Mary Cassatt's brother, Alexander Cassatt, (president of the Pennsylvania Railroad from 1899 until his death) died in 1906. She was shaken, as they had been close, but she continued to be very productive in the years leading up to 1910. An increasing sentimentality is apparent in her work of the 1900s; her work was popular with the public and the critics, but she was no longer breaking new ground, and her Impressionist colleagues who once provided stimulation and criticism were dying off. She was hostile to such new developments in art as post-Impressionism, Fauvism and Cubism.
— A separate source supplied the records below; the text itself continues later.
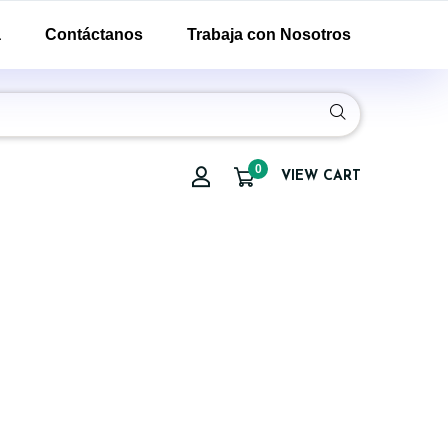
a
Contáctanos
Trabaja con Nosotros
0
VIEW CART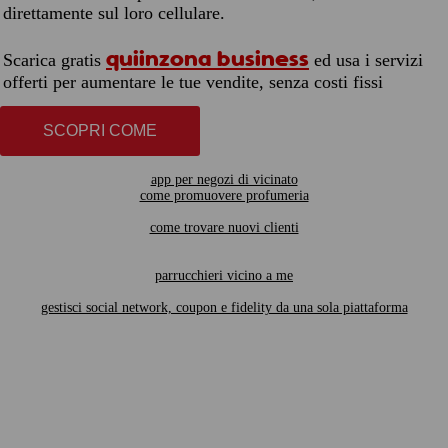
direttamente sul loro cellulare.
quiinzona business
Scarica gratis
ed usa i servizi
offerti per aumentare le tue vendite, senza costi fissi
SCOPRI COME
app per negozi di vicinato
come promuovere profumeria
come trovare nuovi clienti
parrucchieri vicino a me
gestisci social network, coupon e fidelity da una sola piattaforma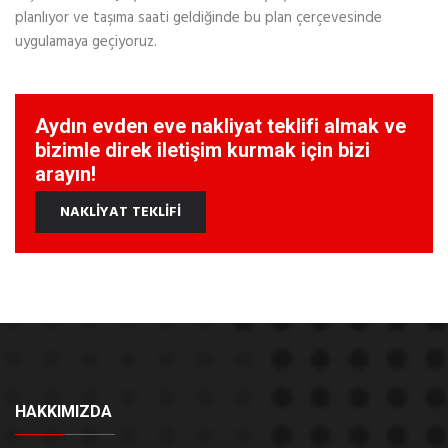
planlıyor ve taşıma saati geldiğinde bu plan çerçevesinde
uygulamaya geçiyoruz.
Aydın evden eve nakliyat teklifi almak ve
bizimle direk iletişim kurmak için bizi
arayın!
NAKLİYAT TEKLİFİ
HAKKIMIZDA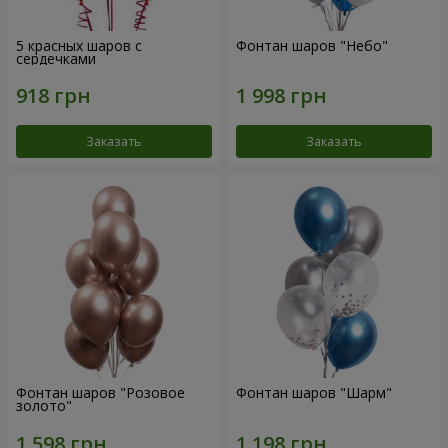
5 красных шаров с
Фонтан шаров "Небо"
сердечками
Заказать
Заказать
Фонтан шаров "Розовое
Фонтан шаров "Шарм"
золото"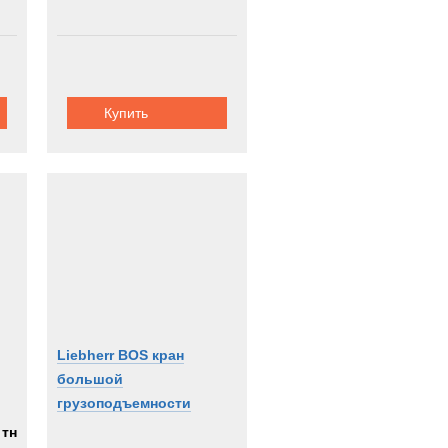
Купить
Liebherr BOS кран
большой
грузоподъемности
 тн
A trip to Egypt in 1910 impressed Cassatt with the beauty of its ancient art, but was followed by a crisis of creativity; not only had the trip exhausted her, but she declared herself "crushed by the strength of this Art", saying, "I fought against it but it conquered, it is surely the greatest Art the past has left us ... how are my feeble hands to ever paint the effect on me." Diagnosed with diabetes, rheumatism, neuralgia, and cataracts in 1911, she did not slow down, but after 1914 she was forced to stop painting as she became almost blind. Nonetheless, she took up the cause of women's suffrage, and in 1915, she showed eighteen works in an exhibition supporting the movement.

In recognition of her contributions to the arts, France awarded her the Légion d'honneur in 1904.

She died on June 14, 1926 at Château de Beaufresne, near Paris, and was buried in the family vault at Mesnil-Théribus, France.

As of 2005 her paintings have sold for as much as $2.87 million.